Source text:
This post is the seventeenth in my 31 Days of Vampires! series for October 2014.

Thirst (2009) - still

It’s probably best to watch Thirst without knowing a single thing about it before you dive in – except, perhaps, the rating (this one’s definitely not for the kids). Necessarily: some spoilers follow in this review.

Catholic priest Sang-hyun (Song Kang-ho) is respected and loved by his parishioners: deep down, however, he is sad and feels purposeless. For some reason I didn’t catch, he abruptly elects to take part in a medical test that means certain death. Yet he miraculously heals, thanks to an inadvertant transfusion of vampire blood. When he discovers he’s a vampire, both he had his priest mentor seem to totally know what’s going on (also for some reason I also didn’t catch).

Record extracts:
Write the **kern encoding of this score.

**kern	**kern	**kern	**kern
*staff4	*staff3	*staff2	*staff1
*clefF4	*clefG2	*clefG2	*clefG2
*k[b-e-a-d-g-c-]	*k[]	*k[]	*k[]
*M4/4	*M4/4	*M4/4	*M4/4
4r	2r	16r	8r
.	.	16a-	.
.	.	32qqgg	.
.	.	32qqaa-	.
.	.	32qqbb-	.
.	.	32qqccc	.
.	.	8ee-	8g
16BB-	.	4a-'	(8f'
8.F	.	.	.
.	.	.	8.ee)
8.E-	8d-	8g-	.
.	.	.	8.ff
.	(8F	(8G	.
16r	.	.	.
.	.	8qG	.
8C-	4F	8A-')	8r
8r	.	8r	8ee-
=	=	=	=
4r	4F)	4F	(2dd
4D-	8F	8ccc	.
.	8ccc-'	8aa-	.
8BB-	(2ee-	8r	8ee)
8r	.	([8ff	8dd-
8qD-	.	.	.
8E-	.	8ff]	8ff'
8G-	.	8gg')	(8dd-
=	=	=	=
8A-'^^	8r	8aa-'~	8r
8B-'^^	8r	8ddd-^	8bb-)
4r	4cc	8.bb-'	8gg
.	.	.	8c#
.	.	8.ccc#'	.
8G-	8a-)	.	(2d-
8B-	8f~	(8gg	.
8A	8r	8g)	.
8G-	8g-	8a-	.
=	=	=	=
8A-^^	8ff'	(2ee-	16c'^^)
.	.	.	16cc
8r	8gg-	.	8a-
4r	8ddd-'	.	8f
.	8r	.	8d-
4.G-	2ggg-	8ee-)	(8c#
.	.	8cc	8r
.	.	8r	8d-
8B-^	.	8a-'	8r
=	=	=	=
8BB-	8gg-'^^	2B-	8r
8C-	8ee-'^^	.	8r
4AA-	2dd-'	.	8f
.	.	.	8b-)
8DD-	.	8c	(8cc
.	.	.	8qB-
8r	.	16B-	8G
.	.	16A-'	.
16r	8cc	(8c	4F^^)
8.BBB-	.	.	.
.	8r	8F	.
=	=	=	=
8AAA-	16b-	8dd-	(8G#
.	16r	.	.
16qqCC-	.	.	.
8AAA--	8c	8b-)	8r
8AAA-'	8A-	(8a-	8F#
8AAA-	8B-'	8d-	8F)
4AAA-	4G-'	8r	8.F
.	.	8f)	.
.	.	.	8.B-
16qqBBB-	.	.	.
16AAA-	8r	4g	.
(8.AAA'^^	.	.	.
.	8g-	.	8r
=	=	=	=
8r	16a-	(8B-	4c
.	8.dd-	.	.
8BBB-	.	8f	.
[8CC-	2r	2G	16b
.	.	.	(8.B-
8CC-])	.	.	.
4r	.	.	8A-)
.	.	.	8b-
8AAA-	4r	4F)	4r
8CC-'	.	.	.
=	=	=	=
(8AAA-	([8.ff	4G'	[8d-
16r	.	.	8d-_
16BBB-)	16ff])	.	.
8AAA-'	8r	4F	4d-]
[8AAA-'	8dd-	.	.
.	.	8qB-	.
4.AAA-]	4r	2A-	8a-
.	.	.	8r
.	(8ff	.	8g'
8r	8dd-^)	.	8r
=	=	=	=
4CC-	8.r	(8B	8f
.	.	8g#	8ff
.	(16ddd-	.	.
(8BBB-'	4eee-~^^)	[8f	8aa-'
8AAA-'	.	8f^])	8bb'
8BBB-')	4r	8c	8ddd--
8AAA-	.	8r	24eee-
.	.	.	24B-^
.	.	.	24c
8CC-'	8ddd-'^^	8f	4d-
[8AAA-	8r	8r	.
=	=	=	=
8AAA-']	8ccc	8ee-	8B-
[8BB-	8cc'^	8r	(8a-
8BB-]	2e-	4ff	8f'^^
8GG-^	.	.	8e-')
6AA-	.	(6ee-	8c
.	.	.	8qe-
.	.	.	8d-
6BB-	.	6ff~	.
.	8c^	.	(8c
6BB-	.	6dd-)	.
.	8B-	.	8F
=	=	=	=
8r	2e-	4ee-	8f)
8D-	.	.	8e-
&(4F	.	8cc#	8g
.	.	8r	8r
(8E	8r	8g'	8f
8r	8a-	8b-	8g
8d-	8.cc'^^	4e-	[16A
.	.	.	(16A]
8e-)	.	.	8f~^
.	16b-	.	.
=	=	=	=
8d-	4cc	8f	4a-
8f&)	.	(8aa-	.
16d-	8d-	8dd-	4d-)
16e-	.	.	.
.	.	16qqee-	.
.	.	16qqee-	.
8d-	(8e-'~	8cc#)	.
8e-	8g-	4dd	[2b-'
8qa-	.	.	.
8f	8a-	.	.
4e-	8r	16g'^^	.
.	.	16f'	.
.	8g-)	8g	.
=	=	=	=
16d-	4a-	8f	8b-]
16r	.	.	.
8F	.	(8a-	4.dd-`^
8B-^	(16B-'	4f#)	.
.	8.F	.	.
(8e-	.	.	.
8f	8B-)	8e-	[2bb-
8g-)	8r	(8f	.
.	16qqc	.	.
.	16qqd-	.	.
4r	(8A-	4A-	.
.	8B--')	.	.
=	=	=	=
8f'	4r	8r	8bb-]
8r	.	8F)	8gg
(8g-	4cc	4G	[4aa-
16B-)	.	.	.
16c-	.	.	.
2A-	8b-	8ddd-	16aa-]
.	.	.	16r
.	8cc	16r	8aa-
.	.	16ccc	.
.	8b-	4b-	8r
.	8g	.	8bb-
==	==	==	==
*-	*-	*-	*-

Complete the following:
a – From the Thirst review, extract everything from "This post is" down to "in this review.".
b – For each statement, say yes or no to whether it agrees with the Thirst review, and quote the review's deciding words: (i) Sang-hyun's parishioners respect and love him. (ii) The review suggests the film is suitable for children. (iii) The post is the tenth entry in its October series.

Expected results:
a –
This post is the seventeenth in my 31 Days of Vampires! series for October 2014.

Thirst (2009) - still

It’s probably best to watch Thirst without knowing a single thing about it before you dive in – except, perhaps, the rating (this one’s definitely not for the kids). Necessarily: some spoilers follow in this review.

b –
(i) Yes: "respected and loved by his parishioners"
(ii) No: "this one’s definitely not for the kids"
(iii) No: "the seventeenth in my 31 Days of Vampires! series"